The world of global missions has truly been turned upside down. That’s why, more than ever, we need to forge strong partnerships around the globe and here at home. We need Fr. Andrew and the entire Diocese of Jos, Nigeria as much if not more than they need us. Valuing partnerships means that we seek two-way, “with-you” rather than one-way, “for-you” endeavors with our brothers and sisters around the globe.
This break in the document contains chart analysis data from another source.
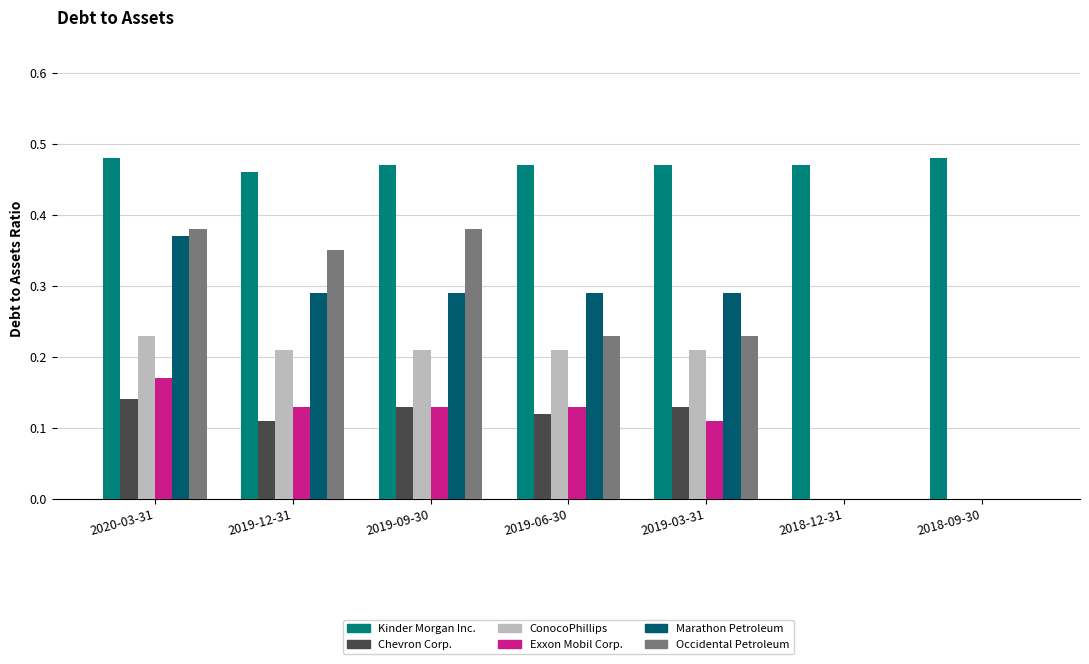

Count the number of categories in the chart.

7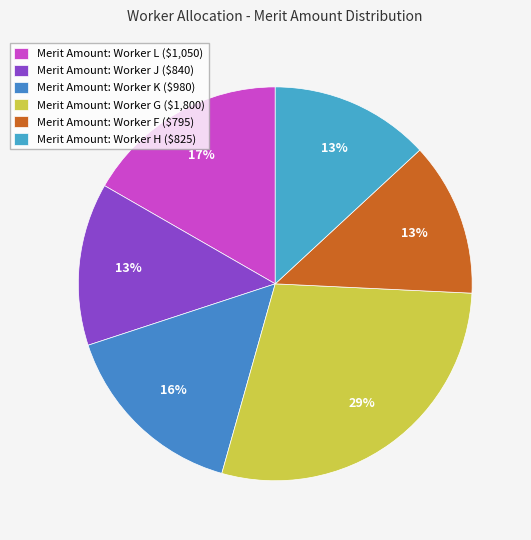

Count the number of slices in the pie.

6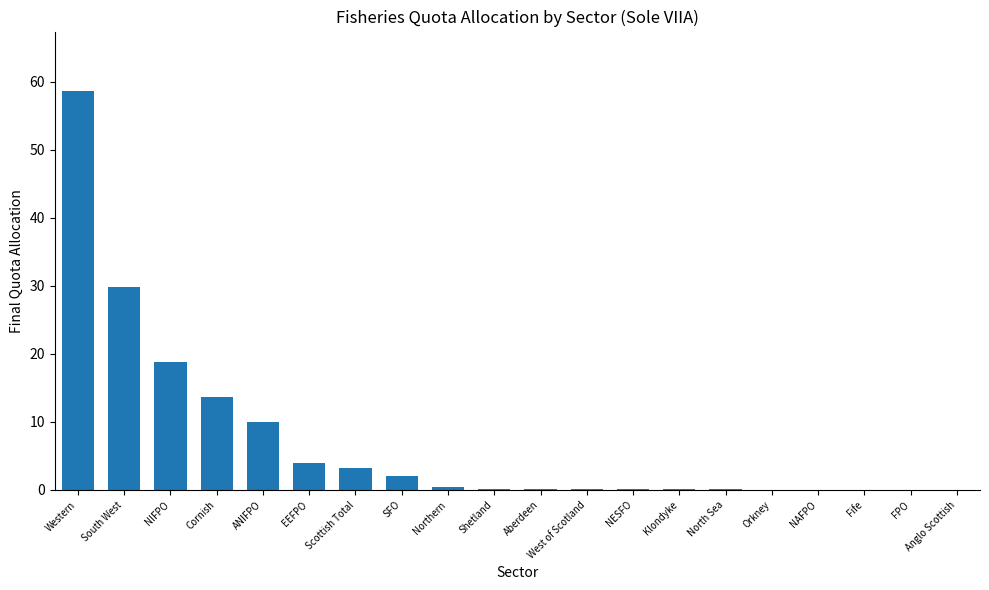

The value at South West is 29.8. True or false?

True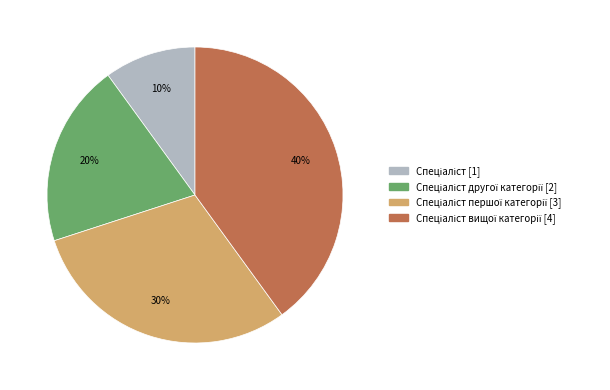

To the nearest percent, what is the average slice percentage?

25%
Partnerships also imply that we will seek to work with Christ-centered ministries within our own community. Local ministries like World Relief and CareNet (to name a few) have much to teach us about serving the poor and vulnerable within the Wheaton area.

Missions creates beauty.

I’m not sure how it happened, but I must have accidentally snapped a picture of Fr. Andrew and his wife Patience. The picture only shows their feet, calloused and dusty, adorned with cheap open-toed sandals, standing on the hard earth floor of their house. I look at that picture often and have to fight back tears. I think: these two simple servants of Jesus, surrounded by polygamous men and Boko Haram threats; these two servants, without cell phones or retirement plans who offer their guests fried sweet potato chips; these two servants, so happy that they can’t stop smiling and dancing—they have such beautiful feet. They have feet that bring the good news of Jesus.

Our part of the missions partnership (as opposed to God’s part) is never finished. We always offer a finite, partial, and flawed effort to “assist” our missionary God. Our love grows cold and our perceptions of justice get warped. But when we are empowered by the Holy Spirit, using our feet (and our entire bodies) to bring the gospel, something truly beautiful happens. God will use and bless our paltry efforts. Like Fr. Andrew and Patience, God will make our feet truly beautiful.

If we are faithful to join God’s mission, no matter how small or ordinary our contribution may seem to us, this will come to pass: “How beautiful on the mountains are the feet of those who bring good news, who proclaim peace, who bring good tidings, who proclaim salvation, who say to Zion, ‘Your God reigns!'” (Isaiah 52:7).